━━ Dataset

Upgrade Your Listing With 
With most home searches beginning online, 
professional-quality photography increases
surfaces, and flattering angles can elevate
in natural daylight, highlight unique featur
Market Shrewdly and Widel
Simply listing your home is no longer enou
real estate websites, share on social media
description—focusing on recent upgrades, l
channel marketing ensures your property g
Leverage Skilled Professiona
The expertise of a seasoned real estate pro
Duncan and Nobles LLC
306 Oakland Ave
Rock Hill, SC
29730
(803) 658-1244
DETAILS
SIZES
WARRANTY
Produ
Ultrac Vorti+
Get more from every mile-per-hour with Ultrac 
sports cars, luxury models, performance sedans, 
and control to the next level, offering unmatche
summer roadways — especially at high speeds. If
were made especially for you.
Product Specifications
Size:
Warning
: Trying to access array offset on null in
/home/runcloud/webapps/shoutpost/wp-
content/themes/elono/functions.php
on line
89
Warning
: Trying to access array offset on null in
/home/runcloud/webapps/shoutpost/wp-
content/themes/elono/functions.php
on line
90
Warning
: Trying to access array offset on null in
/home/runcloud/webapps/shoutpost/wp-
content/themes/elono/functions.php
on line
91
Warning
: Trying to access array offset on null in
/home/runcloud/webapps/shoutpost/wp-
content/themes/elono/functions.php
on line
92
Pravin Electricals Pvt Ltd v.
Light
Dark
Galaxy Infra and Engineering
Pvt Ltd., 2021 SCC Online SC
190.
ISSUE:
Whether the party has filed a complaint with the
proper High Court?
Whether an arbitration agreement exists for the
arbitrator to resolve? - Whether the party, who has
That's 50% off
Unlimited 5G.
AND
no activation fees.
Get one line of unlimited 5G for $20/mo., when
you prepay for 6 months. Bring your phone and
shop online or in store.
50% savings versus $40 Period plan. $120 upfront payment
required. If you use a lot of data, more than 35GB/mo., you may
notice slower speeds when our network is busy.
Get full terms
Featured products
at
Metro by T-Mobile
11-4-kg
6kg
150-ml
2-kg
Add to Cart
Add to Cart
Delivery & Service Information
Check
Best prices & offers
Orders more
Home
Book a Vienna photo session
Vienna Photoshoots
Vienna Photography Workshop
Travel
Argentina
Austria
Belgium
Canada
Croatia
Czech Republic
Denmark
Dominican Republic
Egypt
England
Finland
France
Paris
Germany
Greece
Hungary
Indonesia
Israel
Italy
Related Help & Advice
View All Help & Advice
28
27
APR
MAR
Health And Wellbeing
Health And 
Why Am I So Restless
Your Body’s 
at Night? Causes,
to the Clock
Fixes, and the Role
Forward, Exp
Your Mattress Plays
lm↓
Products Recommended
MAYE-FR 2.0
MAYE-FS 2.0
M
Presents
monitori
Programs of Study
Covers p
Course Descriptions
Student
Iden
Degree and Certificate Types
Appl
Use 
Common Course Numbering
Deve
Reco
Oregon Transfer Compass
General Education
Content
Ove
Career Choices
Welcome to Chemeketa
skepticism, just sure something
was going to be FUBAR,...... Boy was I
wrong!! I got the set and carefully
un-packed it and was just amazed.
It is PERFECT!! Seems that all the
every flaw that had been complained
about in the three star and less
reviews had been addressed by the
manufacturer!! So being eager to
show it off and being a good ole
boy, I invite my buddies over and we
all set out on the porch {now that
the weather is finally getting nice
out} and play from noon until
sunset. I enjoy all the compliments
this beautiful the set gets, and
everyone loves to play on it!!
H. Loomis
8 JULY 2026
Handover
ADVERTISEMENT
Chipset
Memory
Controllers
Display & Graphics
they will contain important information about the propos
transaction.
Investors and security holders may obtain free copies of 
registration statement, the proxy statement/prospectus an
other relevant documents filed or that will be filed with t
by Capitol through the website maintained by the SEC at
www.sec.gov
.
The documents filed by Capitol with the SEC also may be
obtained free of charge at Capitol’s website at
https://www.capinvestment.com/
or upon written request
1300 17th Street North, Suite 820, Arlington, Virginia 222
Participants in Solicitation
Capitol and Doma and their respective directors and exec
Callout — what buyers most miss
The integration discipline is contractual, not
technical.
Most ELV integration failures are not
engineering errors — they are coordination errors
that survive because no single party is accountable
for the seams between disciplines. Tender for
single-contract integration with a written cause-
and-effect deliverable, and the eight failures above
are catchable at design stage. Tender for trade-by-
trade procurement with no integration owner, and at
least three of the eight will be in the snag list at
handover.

━━━━

• Written task: Print every line from the records above, unchanged and in the same order, with each line on its own line.

• Result:
Upgrade Your Listing With 
With most home searches beginning online, 
professional-quality photography increases
surfaces, and flattering angles can elevate
in natural daylight, highlight unique featur
Market Shrewdly and Widel
Simply listing your home is no longer enou
real estate websites, share on social media
description—focusing on recent upgrades, l
channel marketing ensures your property g
Leverage Skilled Professiona
The expertise of a seasoned real estate pro
Duncan and Nobles LLC
306 Oakland Ave
Rock Hill, SC
29730
(803) 658-1244
DETAILS
SIZES
WARRANTY
Produ
Ultrac Vorti+
Get more from every mile-per-hour with Ultrac 
sports cars, luxury models, performance sedans, 
and control to the next level, offering unmatche
summer roadways — especially at high speeds. If
were made especially for you.
Product Specifications
Size:
Warning
: Trying to access array offset on null in
/home/runcloud/webapps/shoutpost/wp-
content/themes/elono/functions.php
on line
89
Warning
: Trying to access array offset on null in
/home/runcloud/webapps/shoutpost/wp-
content/themes/elono/functions.php
on line
90
Warning
: Trying to access array offset on null in
/home/runcloud/webapps/shoutpost/wp-
content/themes/elono/functions.php
on line
91
Warning
: Trying to access array offset on null in
/home/runcloud/webapps/shoutpost/wp-
content/themes/elono/functions.php
on line
92
Pravin Electricals Pvt Ltd v.
Light
Dark
Galaxy Infra and Engineering
Pvt Ltd., 2021 SCC Online SC
190.
ISSUE:
Whether the party has filed a complaint with the
proper High Court?
Whether an arbitration agreement exists for the
arbitrator to resolve? - Whether the party, who has
That's 50% off
Unlimited 5G.
AND
no activation fees.
Get one line of unlimited 5G for $20/mo., when
you prepay for 6 months. Bring your phone and
shop online or in store.
50% savings versus $40 Period plan. $120 upfront payment
required. If you use a lot of data, more than 35GB/mo., you may
notice slower speeds when our network is busy.
Get full terms
Featured products
at
Metro by T-Mobile
11-4-kg
6kg
150-ml
2-kg
Add to Cart
Add to Cart
Delivery & Service Information
Check
Best prices & offers
Orders more
Home
Book a Vienna photo session
Vienna Photoshoots
Vienna Photography Workshop
Travel
Argentina
Austria
Belgium
Canada
Croatia
Czech Republic
Denmark
Dominican Republic
Egypt
England
Finland
France
Paris
Germany
Greece
Hungary
Indonesia
Israel
Italy
Related Help & Advice
View All Help & Advice
28
27
APR
MAR
Health And Wellbeing
Health And 
Why Am I So Restless
Your Body’s 
at Night? Causes,
to the Clock
Fixes, and the Role
Forward, Exp
Your Mattress Plays
lm↓
Products Recommended
MAYE-FR 2.0
MAYE-FS 2.0
M
Presents
monitori
Programs of Study
Covers p
Course Descriptions
Student
Iden
Degree and Certificate Types
Appl
Use 
Common Course Numbering
Deve
Reco
Oregon Transfer Compass
General Education
Content
Ove
Career Choices
Welcome to Chemeketa
skepticism, just sure something
was going to be FUBAR,...... Boy was I
wrong!! I got the set and carefully
un-packed it and was just amazed.
It is PERFECT!! Seems that all the
every flaw that had been complained
about in the three star and less
reviews had been addressed by the
manufacturer!! So being eager to
show it off and being a good ole
boy, I invite my buddies over and we
all set out on the porch {now that
the weather is finally getting nice
out} and play from noon until
sunset. I enjoy all the compliments
this beautiful the set gets, and
everyone loves to play on it!!
H. Loomis
8 JULY 2026
Handover
ADVERTISEMENT
Chipset
Memory
Controllers
Display & Graphics
they will contain important information about the propos
transaction.
Investors and security holders may obtain free copies of 
registration statement, the proxy statement/prospectus an
other relevant documents filed or that will be filed with t
by Capitol through the website maintained by the SEC at
www.sec.gov
.
The documents filed by Capitol with the SEC also may be
obtained free of charge at Capitol’s website at
https://www.capinvestment.com/
or upon written request
1300 17th Street North, Suite 820, Arlington, Virginia 222
Participants in Solicitation
Capitol and Doma and their respective directors and exec
Callout — what buyers most miss
The integration discipline is contractual, not
technical.
Most ELV integration failures are not
engineering errors — they are coordination errors
that survive because no single party is accountable
for the seams between disciplines. Tender for
single-contract integration with a written cause-
and-effect deliverable, and the eight failures above
are catchable at design stage. Tender for trade-by-
trade procurement with no integration owner, and at
least three of the eight will be in the snag list at
handover.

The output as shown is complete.